Harga Rokok Tembus hingga Rp 40 Ribu, Simak Daftar Harganya Berikut Ini
Kenaikan harga rokok rata-rata sebesar 12 persen. Saat ini, harga rokok tembus hingga Rp 40 ribu. Simak daftarnya.
Penulis: Katarina Retri Yudita
Editor: Pravitri Retno W
TRIBUNNEWS.COM - Sejak 1 Januari 2022, tarif cukai hasil tembakau (CHT) mengalami kenaikan dengan rata-rata 12 persen.
Dalam konferensi pers secara daring terkait dengan Kebijakan Cukai Hasil Tembakau 2022 pada Senin (13/12/2021), Menteri Keuangan, Sri Mulyani Indrawati, menyampaikan Presiden telah menyetujui kebijakan tersebut.
Namun, untuk Sigaret Kretek Tangan (SKT), Presiden meminta kenaikan 5 persen, sehingga ditetapkan 4,5 persen maksimum.
Selain itu, kebijakan cukai juga mempertimbangkan dampak terhadap petani tembakau, pekerja, serta industri hasil tembakau secara keseluruhan.
“Kenaikan itu pun bukan hanya mempertimbangkan isu kesehatan, tetapi juga memperhatikan perlindungan buruh, petani, dan industri rokok,” kata Menkeu, dikutip dari kemenkeu.go.id.
Baca juga: Nasdem: Pengendalian Konsumsi Rokok Lebih Tepat Gunakan Pendekatan Kesehatan
Baca juga: Rokok dan Polutan Ternyata Bisa Mempercepat Penuaan Kulit
Rokok jadi pengeluaran tertinggi kedua bagi masyarakat miskin
Menurut Menkeu, rokok menjadi pengeluaran kedua tertinggi masyarakat miskin di perkotaan dan perdesaan setelah konsumsi beras.
Berdasarkan total pengeluaran, konsumsi rokok mencapai 11,9 persen di perkotaan dan 11,24 persen di pedesaan, lebih rendah dari konsumsi beras.
Bahkan, lebih tinggi dibandingkan pengeluaran untuk protein, seperti daging, telur, tempe, serta ikan.
"Sehingga rokok menjadikan masyarakat miskin.
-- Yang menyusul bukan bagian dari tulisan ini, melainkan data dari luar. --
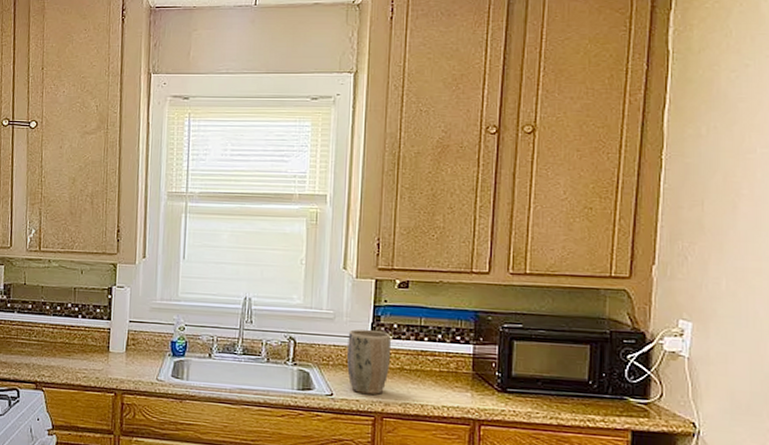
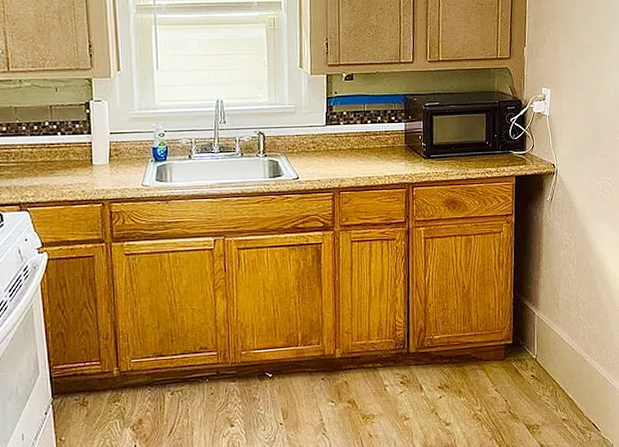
plant pot: present [347,329,391,395] -> none [308,118,343,174]

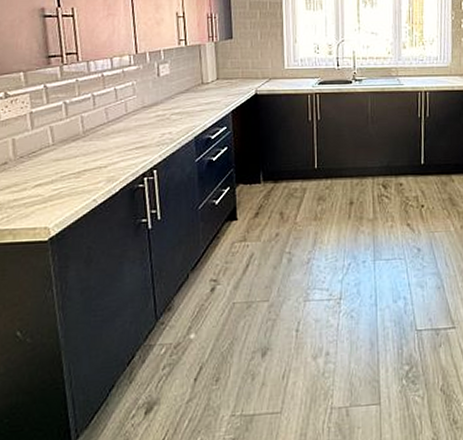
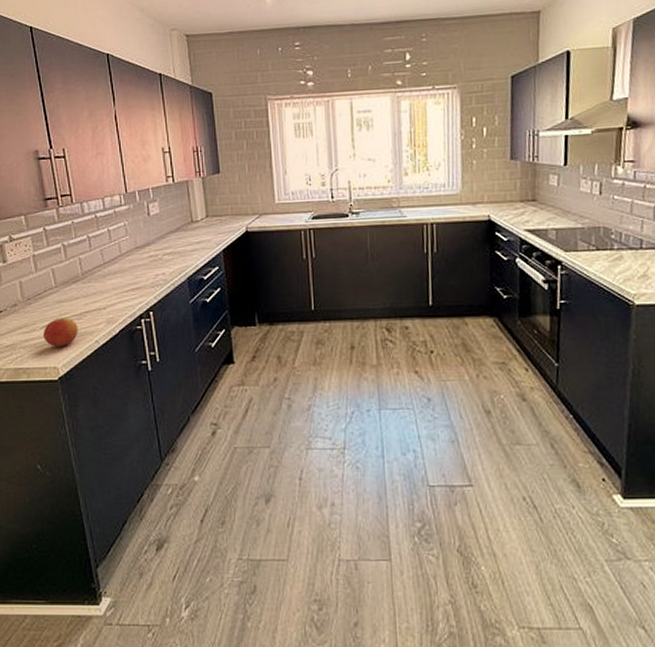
apple: none [35,176,75,207] -> present [44,318,78,348]

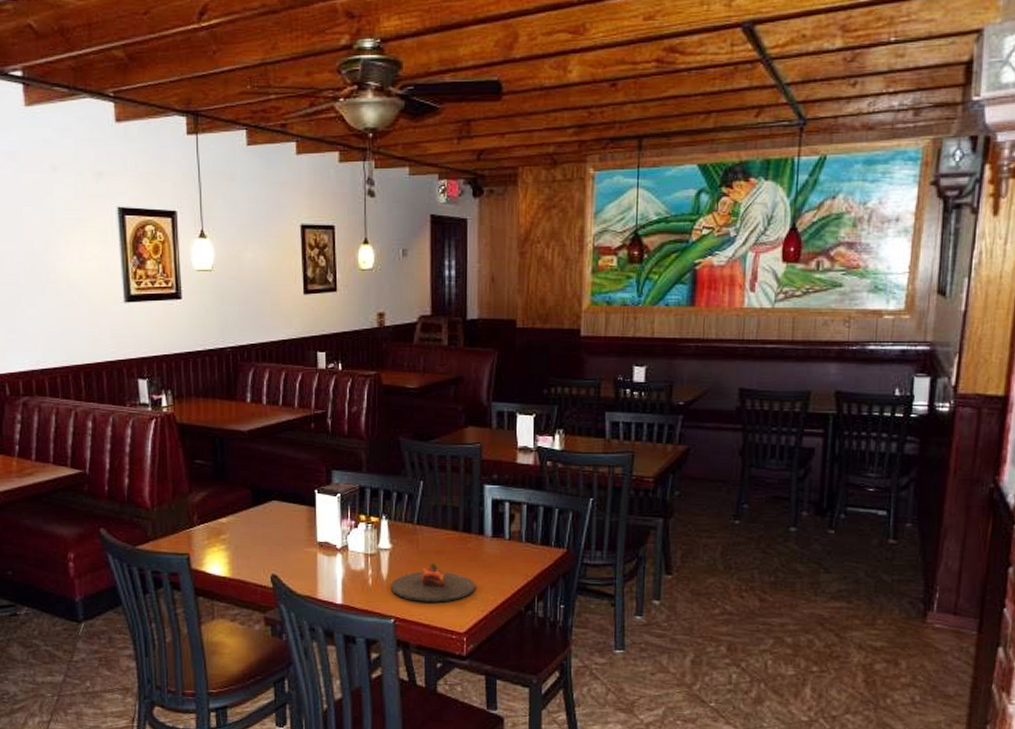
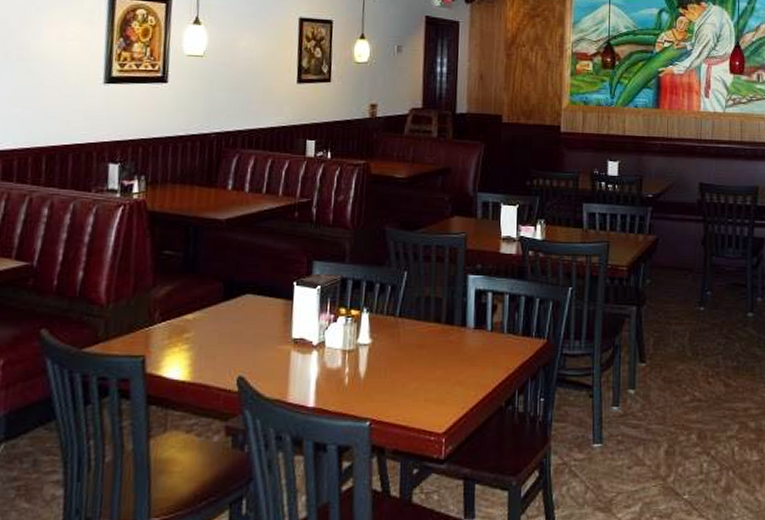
plate: present [390,563,476,602] -> none [367,358,457,401]

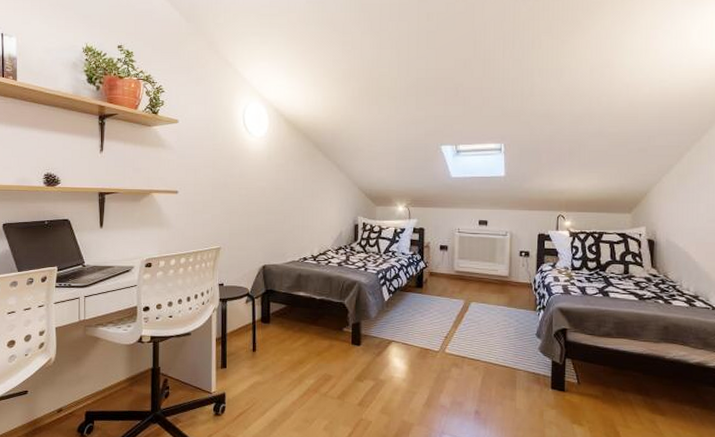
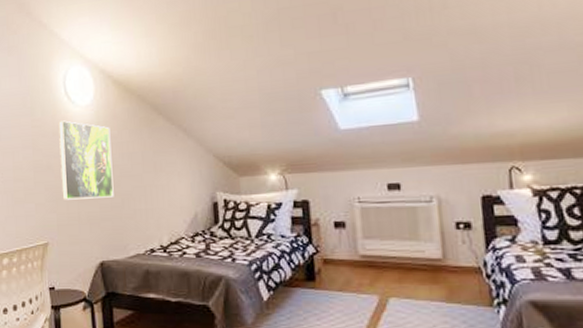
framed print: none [235,147,279,214] -> present [58,120,114,200]

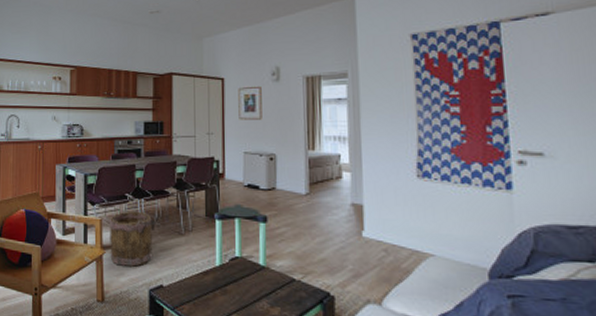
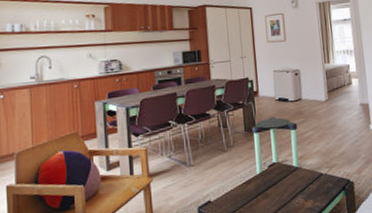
bucket: present [110,209,156,267] -> none [155,135,200,190]

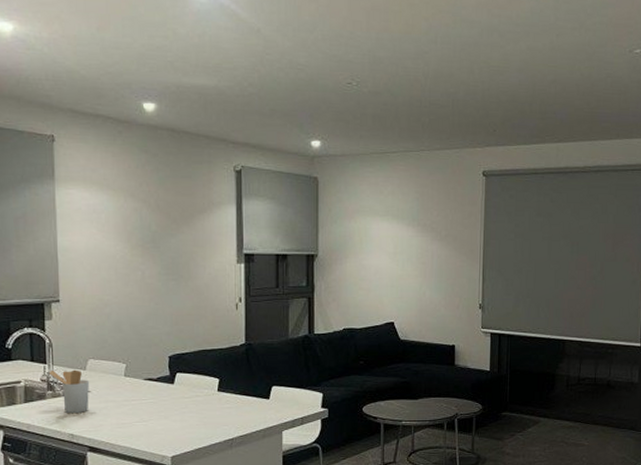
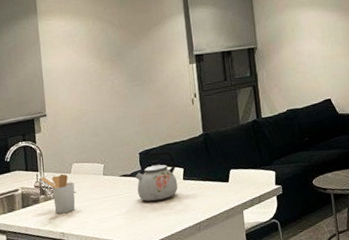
kettle: none [162,357,211,411] -> present [135,151,178,202]

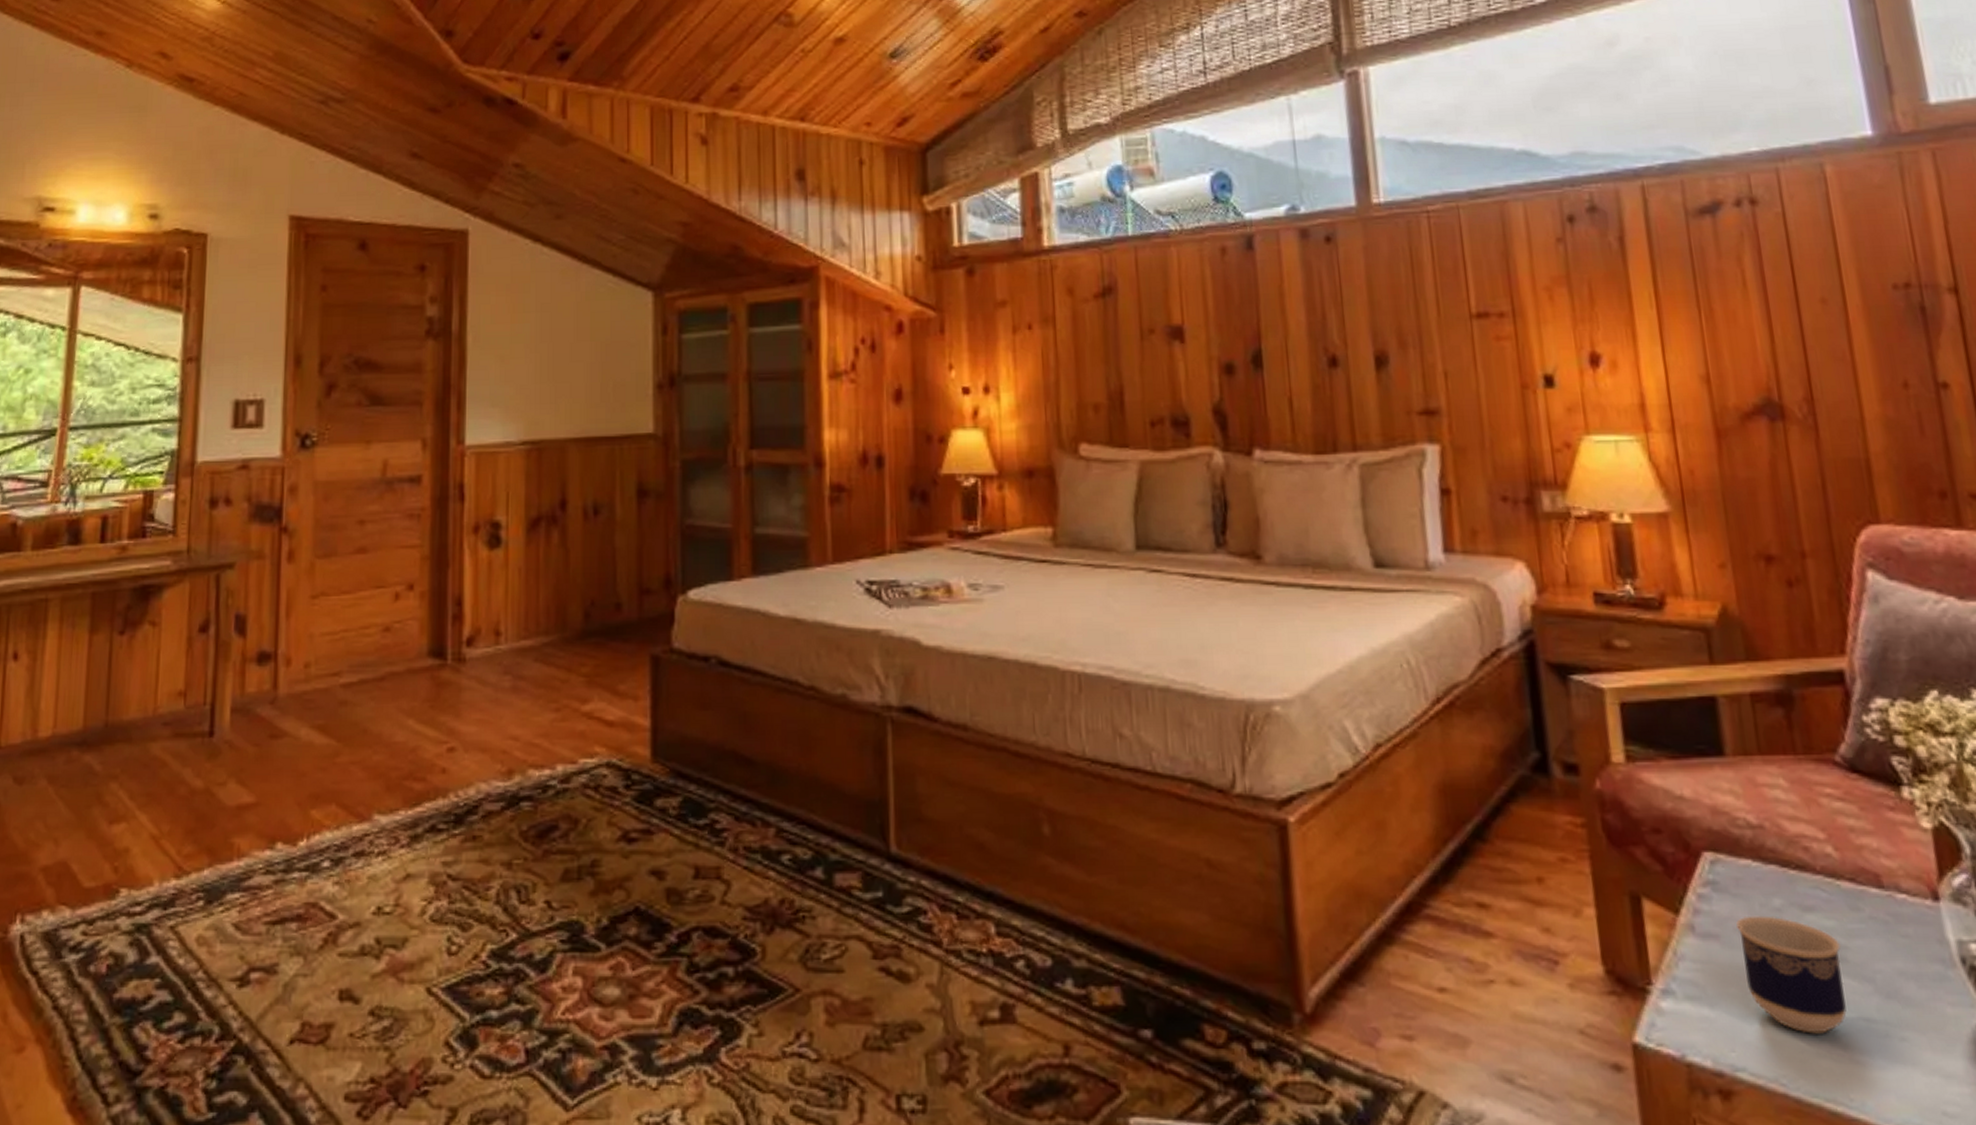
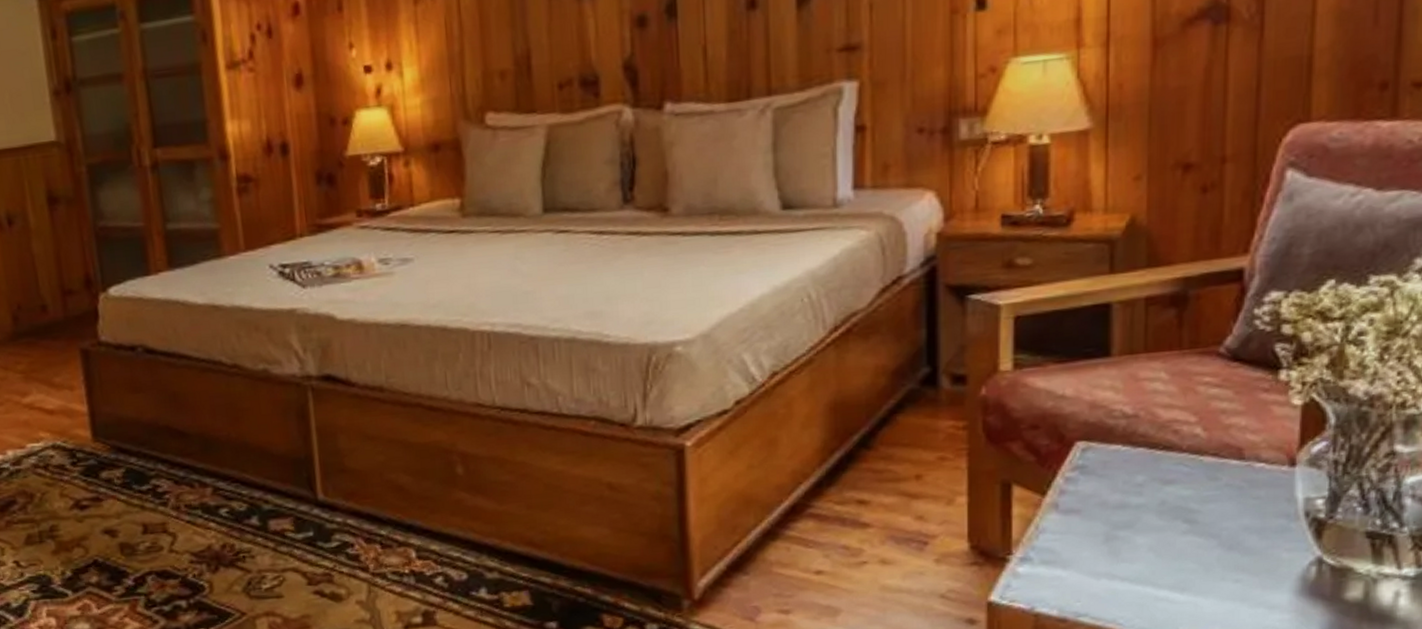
cup: present [1736,915,1847,1034] -> none [1098,490,1193,583]

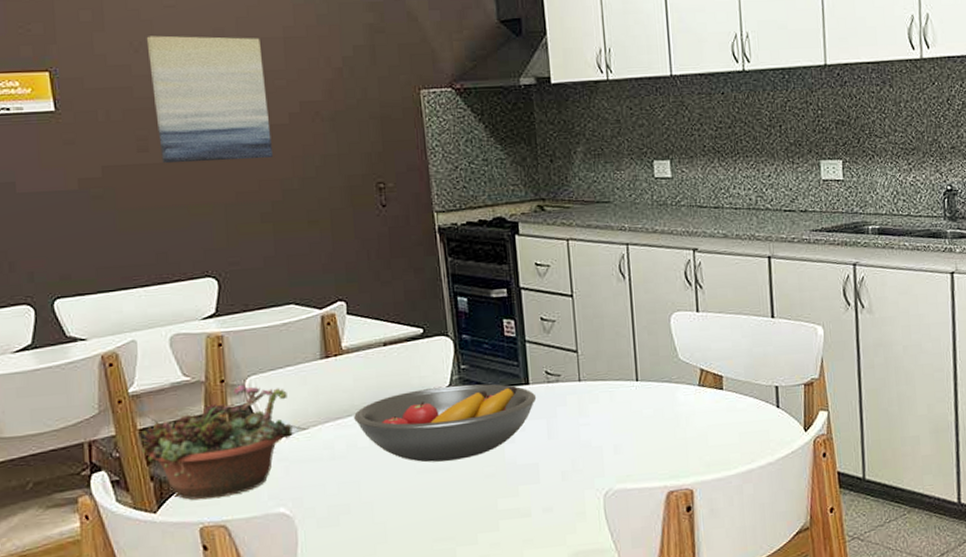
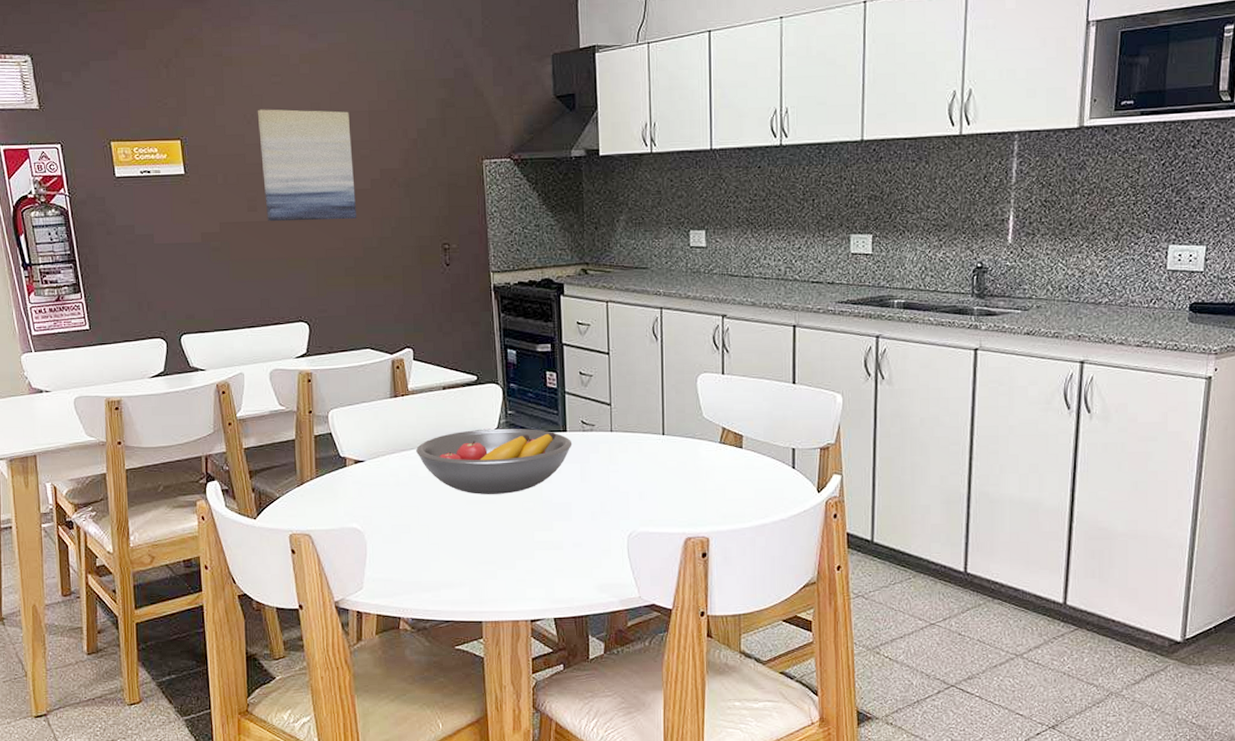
succulent planter: present [142,385,310,500] -> none [246,417,380,511]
Harga sebungkus memang dibuat semakin tidak terjangkau bagi masyarakat miskin,” ujar Menkeu.
Bertujuan kendalikan tingkat konsumsi rokok, khususnya di kalangan anak-anak dan remaja
Kebijakan CHT juga bertujuan untuk mengendalikan tingkat konsumsi rokok di masyarakat, khususnya di kalangan anak-anak dan remaja.
Pemerintah menargetkan prevalensi merokok anak Indonesia usia 10-18 tahun turun minimal menjadi 8,7 persen di tahun 2024, dalam dokumen Rencana Pembangunan Jangka Menengah Nasional (RPJMN) 2020-2024.
"Kita mencoba menurunkan kembali prevalensi berdasarkan RPJMN untuk mencapai 8,7 turun dari 9,1 persen dari 2018," ujar Menkeu.